→ Exercise directions
From the forum thread about the Java 21 error on OCP, pull out the passage that begins with "I also see the" and stops after "issue: OpenLiberty/open-liberty-operator#438 (comment)", word for word.

→ Document excerpt
I also see the error on x86 OCP 4.14 cluster with Java 21 but not with Java 17
@tam512 In another issue(performance related) you deployed Liberty+Semeru Cloud Compiler with Java 21 in OCP using yaml files. Did that experiment use encryption? If so, I would rather say it's an Operator issue rather than a JVM issue. Thanks
InstantOn app with Liberty Operator and Semeru Cloud Compiler was validated on OCP as part of this issue: OpenLiberty/open-liberty-operator#438 (comment)
I am not sure which Java version was used, but Liberty images with Java 21 weren't available then.
Liberty Operator generates the certificate and sets up the server and client the same way whether the app is InstantOn or not. The only difference is that the InstantOn app client gets the server details via the OPENJ9_RESTORE_JAVA_OPTIONS
env.

→ Entries provided
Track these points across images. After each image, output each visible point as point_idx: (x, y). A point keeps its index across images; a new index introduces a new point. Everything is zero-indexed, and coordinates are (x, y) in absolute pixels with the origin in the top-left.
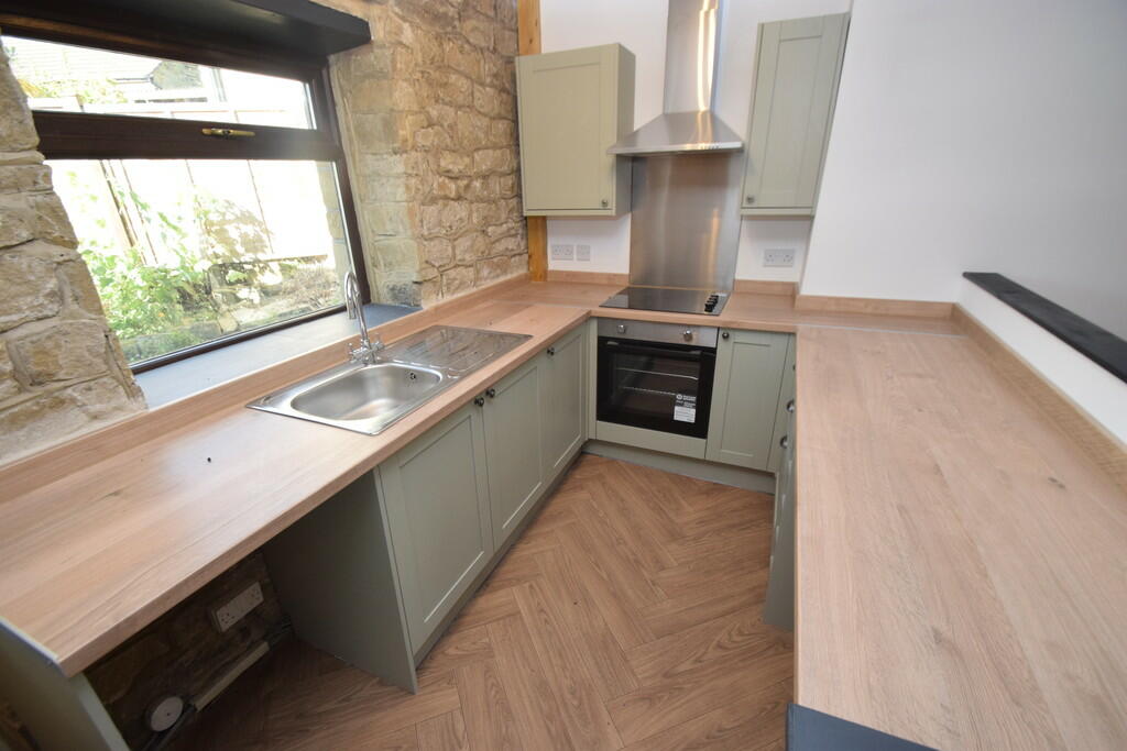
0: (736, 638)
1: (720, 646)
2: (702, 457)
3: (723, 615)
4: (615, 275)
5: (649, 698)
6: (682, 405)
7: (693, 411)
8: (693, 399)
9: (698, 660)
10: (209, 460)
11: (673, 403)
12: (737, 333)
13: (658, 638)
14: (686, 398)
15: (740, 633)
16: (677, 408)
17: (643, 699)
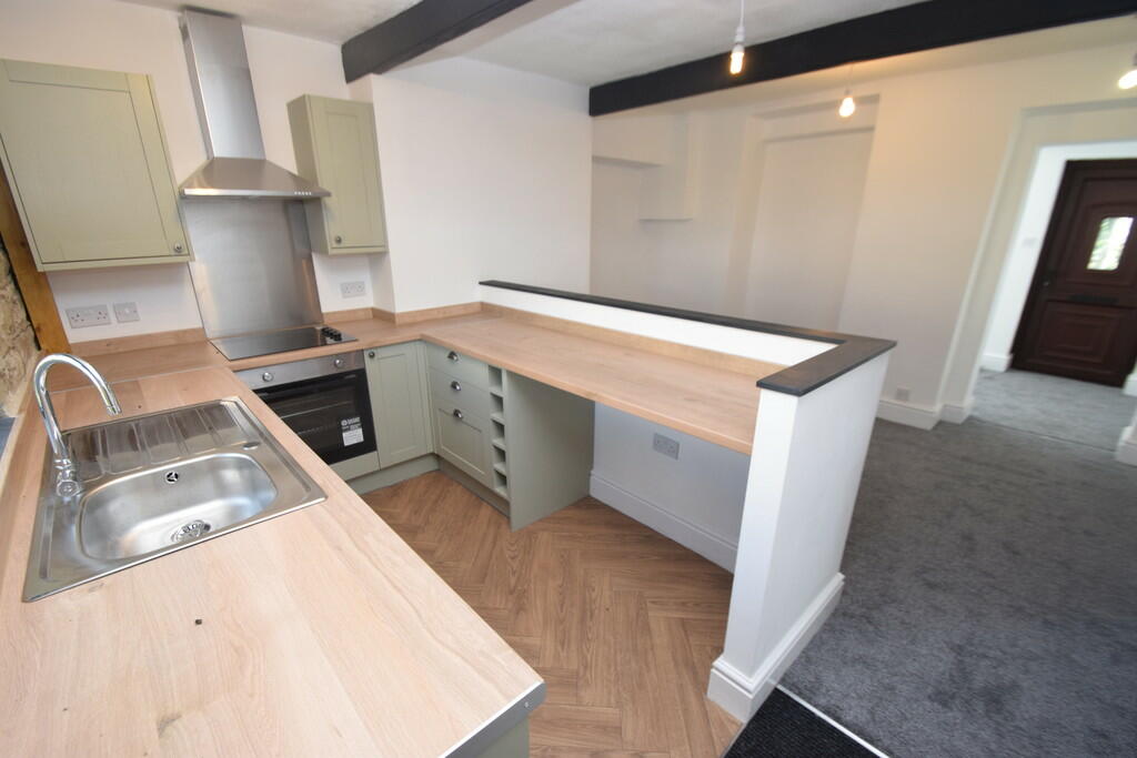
0: (513, 549)
1: (513, 558)
2: (377, 468)
3: (494, 543)
4: (185, 332)
5: (520, 609)
6: (349, 429)
7: (360, 431)
8: (357, 420)
9: (514, 573)
10: (198, 622)
11: (340, 430)
12: (379, 350)
13: (483, 582)
14: (350, 421)
15: (512, 545)
16: (344, 434)
17: (518, 613)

→ Response area
I also see the error on x86 OCP 4.14 cluster with Java 21 but not with Java 17
@tam512 In another issue(performance related) you deployed Liberty+Semeru Cloud Compiler with Java 21 in OCP using yaml files. Did that experiment use encryption? If so, I would rather say it's an Operator issue rather than a JVM issue. Thanks
InstantOn app with Liberty Operator and Semeru Cloud Compiler was validated on OCP as part of this issue: OpenLiberty/open-liberty-operator#438 (comment)